Strategic decision making feels like the ultimate buzzword in some ways, because (a) “strategy” somehow became a buzzword at many companies and (b) so did “decision-making.” When you combine ’em? Hoo boy.
But still, work is really just a series of decisions that need to be made. Ideally some of them would be made strategically. But how exactly is that going to happen?
You need to understand a bigger ecosystem here before we get to a nice little visual.
The strategic decision making ecosystem
First, you need to understand that many of us spend a lot of time at work. It’s a defining feature of the second act of our lives. Because of that massive time investment, work becomes closely associated with both (a) self-worth and (b) relevance.
This is where decision-making becomes a challenge. By definition, making a decision puts both self-worth and relevance on the line. What if you make the wrong decision? It would represent a hit to both.
This, in turn, creates a lot of work stress. Work stress is so normative now that the current lead article on HBR is “How To Work With Someone Who’s Always Stressed Out.” I don’t have metrics on that article, but I’d bet a lot of people read it — because it’s daily life for a lot of us (and heck, we’re doing it to others).
Now move over to this article from First Round Review about decision-making in scaling startups. We’re going to steal a visual from them in a second, but before we do, note this:
“Eventually, we asked our Learning and Development team to interview our engineering leads about what was causing them stress,” Shklarski says. “It always came back to the difficulty around making decisions. There was little alignment among the different voices on each team, and a lack of strong leadership to help negotiate a path forward.”

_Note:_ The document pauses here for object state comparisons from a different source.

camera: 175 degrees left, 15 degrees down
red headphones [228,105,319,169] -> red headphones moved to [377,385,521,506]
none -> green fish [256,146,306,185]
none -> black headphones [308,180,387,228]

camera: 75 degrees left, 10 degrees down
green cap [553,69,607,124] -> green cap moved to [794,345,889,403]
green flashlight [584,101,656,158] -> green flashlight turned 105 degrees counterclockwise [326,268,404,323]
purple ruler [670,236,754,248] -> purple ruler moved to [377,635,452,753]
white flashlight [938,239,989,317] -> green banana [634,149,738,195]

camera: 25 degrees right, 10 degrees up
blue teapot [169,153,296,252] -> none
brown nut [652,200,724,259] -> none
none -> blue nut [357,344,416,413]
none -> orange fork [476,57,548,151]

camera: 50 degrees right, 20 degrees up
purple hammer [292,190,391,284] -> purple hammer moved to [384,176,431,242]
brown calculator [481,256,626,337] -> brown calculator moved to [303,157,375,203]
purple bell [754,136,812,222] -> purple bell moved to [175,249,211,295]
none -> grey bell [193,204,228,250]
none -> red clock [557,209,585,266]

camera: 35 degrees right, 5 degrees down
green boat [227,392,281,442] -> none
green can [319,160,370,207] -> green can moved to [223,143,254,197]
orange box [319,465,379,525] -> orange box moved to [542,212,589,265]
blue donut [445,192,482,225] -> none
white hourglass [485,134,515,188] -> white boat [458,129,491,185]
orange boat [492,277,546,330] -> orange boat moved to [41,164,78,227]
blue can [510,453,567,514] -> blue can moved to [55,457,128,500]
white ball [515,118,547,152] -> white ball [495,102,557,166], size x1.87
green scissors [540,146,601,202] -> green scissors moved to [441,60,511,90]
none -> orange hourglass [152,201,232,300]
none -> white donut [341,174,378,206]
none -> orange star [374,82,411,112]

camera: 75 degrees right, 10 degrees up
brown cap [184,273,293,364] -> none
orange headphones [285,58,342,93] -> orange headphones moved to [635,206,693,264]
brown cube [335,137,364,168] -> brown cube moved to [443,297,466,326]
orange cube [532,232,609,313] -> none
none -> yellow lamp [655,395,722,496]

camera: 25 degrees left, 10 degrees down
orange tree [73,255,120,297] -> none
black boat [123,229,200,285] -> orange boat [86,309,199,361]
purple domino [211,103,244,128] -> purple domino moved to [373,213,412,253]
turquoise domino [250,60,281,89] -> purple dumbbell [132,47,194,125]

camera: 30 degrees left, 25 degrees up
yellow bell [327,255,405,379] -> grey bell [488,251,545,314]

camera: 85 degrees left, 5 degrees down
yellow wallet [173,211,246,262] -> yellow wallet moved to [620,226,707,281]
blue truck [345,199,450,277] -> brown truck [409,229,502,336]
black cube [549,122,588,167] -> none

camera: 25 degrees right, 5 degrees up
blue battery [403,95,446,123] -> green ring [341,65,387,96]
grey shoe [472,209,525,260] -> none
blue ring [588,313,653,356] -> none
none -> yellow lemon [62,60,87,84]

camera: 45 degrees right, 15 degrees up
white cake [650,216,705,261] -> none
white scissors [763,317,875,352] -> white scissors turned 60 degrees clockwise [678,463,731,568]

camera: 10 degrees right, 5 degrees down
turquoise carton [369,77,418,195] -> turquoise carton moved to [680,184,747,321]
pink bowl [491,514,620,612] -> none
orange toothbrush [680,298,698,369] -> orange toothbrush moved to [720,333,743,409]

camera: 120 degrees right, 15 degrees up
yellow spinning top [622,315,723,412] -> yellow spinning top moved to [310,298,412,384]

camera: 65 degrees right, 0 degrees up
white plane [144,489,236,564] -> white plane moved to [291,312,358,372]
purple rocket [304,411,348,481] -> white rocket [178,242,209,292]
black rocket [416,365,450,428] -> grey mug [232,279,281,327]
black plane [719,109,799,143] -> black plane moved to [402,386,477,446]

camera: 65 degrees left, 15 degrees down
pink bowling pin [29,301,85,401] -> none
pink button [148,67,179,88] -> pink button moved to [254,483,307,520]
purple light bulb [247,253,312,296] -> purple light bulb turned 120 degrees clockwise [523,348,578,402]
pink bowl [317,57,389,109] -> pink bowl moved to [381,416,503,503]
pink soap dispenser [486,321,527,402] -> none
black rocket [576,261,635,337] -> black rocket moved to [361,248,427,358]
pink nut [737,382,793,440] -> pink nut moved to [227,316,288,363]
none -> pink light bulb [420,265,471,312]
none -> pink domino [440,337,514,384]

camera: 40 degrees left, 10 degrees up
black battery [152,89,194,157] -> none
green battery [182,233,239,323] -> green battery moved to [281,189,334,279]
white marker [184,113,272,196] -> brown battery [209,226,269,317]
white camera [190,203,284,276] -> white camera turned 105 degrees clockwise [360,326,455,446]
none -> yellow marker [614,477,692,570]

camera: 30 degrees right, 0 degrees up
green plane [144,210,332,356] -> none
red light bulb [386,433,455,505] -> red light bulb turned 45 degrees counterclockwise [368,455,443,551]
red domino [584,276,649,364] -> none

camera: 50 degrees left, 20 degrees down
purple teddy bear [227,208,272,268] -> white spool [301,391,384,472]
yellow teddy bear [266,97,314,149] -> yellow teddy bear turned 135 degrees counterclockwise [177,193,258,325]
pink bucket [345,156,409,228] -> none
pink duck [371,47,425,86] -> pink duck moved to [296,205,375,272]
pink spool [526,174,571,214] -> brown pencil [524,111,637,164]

So what’s happening in this quote: silo thinking + need for strategic decision making + quest for relevance + limited time + Temple of Busy is causing stress.
What ever shall we do?
The visual
Here you go:
Pretty basic, right? You’ve got two choices on anything. What are the benefits, costs, and mitigations? Here is a simplified version about whether you should refactor (tweak) or rebuild (destroy) some billing software:
I know we all love us some process and need 72 check boxes for everything, but sometimes simplicity should be the goal.
Just simply weigh those options and make the decision that seems logical from what you’ve weighed. Bam boom bingo.
Dirty little secret: strategic decision making can never be real
Maybe in startups or “solo-preneur” situations, sure. But in a company, any decision needs to be filtered through lots of politics and stakeholders. By the time you come out the other side, most “strategy” has been stripped from it — the goal is to make money and prove growth while keeping costs down. It’s really that simple. That, in fact, is the strategy. People very infrequently understand the difference between “strategy” and “operations.”
Moreso than making sure you’re doing good ol’ strategic decision making, I’d personally dedicate more resources to aligning strategy and execution. That’s where companies fall apart at the seams. Typically the “strategy,” such as it is, is set at the highest (compensation) levels. The “execution,” such as that were, occurs at the employee level. When the communication between those two levels falters (often does), both priority and project objective go out the window. At that point, it really doesn’t matter how awesome your strategic decision making was. Ain’t no one executing on it, and balls will be dropped.
Anything else you’d add on strategic decision making?